* **What to produce**: Repeat exactly, please, the opening lines of the data below, through and including the line where "immunohistochemistry micrograph of" sits.

Stored data entries:
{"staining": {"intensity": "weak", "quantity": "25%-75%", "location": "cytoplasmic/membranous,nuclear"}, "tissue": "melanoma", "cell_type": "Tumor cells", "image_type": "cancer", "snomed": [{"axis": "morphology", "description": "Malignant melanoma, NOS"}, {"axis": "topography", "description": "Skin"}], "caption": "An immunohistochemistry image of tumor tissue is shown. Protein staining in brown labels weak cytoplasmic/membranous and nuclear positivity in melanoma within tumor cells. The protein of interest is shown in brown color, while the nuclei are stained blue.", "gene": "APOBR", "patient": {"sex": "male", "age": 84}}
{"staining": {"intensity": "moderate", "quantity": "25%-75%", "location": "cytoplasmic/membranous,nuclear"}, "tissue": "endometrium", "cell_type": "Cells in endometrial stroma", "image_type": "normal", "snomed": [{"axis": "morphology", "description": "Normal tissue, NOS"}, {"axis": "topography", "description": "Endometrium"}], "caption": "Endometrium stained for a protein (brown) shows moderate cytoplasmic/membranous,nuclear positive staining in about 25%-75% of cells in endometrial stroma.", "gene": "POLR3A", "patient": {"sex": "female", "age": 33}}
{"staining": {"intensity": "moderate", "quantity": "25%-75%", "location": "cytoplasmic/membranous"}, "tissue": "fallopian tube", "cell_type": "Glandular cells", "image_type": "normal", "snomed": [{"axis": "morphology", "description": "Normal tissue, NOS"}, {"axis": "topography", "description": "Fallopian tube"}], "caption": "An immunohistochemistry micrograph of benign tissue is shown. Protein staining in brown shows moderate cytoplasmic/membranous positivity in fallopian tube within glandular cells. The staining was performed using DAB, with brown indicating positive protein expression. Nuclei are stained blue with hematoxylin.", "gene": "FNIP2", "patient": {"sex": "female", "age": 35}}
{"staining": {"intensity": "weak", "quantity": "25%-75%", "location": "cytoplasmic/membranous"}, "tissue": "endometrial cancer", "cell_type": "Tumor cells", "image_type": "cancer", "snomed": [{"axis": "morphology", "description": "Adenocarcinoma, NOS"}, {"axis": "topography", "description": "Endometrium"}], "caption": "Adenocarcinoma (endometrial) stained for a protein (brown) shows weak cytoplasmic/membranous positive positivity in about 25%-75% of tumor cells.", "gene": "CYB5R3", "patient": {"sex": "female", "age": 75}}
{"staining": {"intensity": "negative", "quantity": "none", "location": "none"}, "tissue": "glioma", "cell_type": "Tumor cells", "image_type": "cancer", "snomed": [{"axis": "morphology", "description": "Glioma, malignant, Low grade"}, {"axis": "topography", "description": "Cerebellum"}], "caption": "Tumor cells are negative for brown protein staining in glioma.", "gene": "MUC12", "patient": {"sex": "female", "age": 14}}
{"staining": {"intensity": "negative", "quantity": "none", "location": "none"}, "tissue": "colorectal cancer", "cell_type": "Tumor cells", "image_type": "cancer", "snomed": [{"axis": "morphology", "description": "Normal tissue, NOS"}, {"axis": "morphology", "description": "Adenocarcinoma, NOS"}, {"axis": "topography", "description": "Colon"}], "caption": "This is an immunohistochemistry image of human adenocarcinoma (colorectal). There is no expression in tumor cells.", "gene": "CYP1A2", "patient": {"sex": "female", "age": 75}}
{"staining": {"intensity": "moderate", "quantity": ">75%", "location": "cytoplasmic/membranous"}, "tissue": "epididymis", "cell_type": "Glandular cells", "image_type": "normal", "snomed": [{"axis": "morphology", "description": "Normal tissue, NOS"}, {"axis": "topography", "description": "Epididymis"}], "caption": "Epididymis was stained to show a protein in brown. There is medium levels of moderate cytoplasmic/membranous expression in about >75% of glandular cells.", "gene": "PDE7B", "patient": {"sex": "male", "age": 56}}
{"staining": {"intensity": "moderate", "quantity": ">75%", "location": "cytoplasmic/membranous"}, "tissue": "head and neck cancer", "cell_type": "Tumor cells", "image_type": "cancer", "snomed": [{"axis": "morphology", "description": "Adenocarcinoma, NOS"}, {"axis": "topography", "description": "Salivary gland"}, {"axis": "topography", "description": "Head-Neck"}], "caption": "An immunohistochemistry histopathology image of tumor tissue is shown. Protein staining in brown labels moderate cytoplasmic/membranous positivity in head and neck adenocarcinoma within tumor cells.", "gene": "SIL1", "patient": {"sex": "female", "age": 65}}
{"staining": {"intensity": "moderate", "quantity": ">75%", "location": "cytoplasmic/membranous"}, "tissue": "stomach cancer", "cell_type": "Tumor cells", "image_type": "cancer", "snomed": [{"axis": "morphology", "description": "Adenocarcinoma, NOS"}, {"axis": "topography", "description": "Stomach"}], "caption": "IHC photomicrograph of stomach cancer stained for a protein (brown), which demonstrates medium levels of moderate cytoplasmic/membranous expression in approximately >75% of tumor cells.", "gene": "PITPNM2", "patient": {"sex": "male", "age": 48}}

* **Reply to the task**:
{"staining": {"intensity": "weak", "quantity": "25%-75%", "location": "cytoplasmic/membranous,nuclear"}, "tissue": "melanoma", "cell_type": "Tumor cells", "image_type": "cancer", "snomed": [{"axis": "morphology", "description": "Malignant melanoma, NOS"}, {"axis": "topography", "description": "Skin"}], "caption": "An immunohistochemistry image of tumor tissue is shown. Protein staining in brown labels weak cytoplasmic/membranous and nuclear positivity in melanoma within tumor cells. The protein of interest is shown in brown color, while the nuclei are stained blue.", "gene": "APOBR", "patient": {"sex": "male", "age": 84}}
{"staining": {"intensity": "moderate", "quantity": "25%-75%", "location": "cytoplasmic/membranous,nuclear"}, "tissue": "endometrium", "cell_type": "Cells in endometrial stroma", "image_type": "normal", "snomed": [{"axis": "morphology", "description": "Normal tissue, NOS"}, {"axis": "topography", "description": "Endometrium"}], "caption": "Endometrium stained for a protein (brown) shows moderate cytoplasmic/membranous,nuclear positive staining in about 25%-75% of cells in endometrial stroma.", "gene": "POLR3A", "patient": {"sex": "female", "age": 33}}
{"staining": {"intensity": "moderate", "quantity": "25%-75%", "location": "cytoplasmic/membranous"}, "tissue": "fallopian tube", "cell_type": "Glandular cells", "image_type": "normal", "snomed": [{"axis": "morphology", "description": "Normal tissue, NOS"}, {"axis": "topography", "description": "Fallopian tube"}], "caption": "An immunohistochemistry micrograph of benign tissue is shown. Protein staining in brown shows moderate cytoplasmic/membranous positivity in fallopian tube within glandular cells. The staining was performed using DAB, with brown indicating positive protein expression. Nuclei are stained blue with hematoxylin.", "gene": "FNIP2", "patient": {"sex": "female", "age": 35}}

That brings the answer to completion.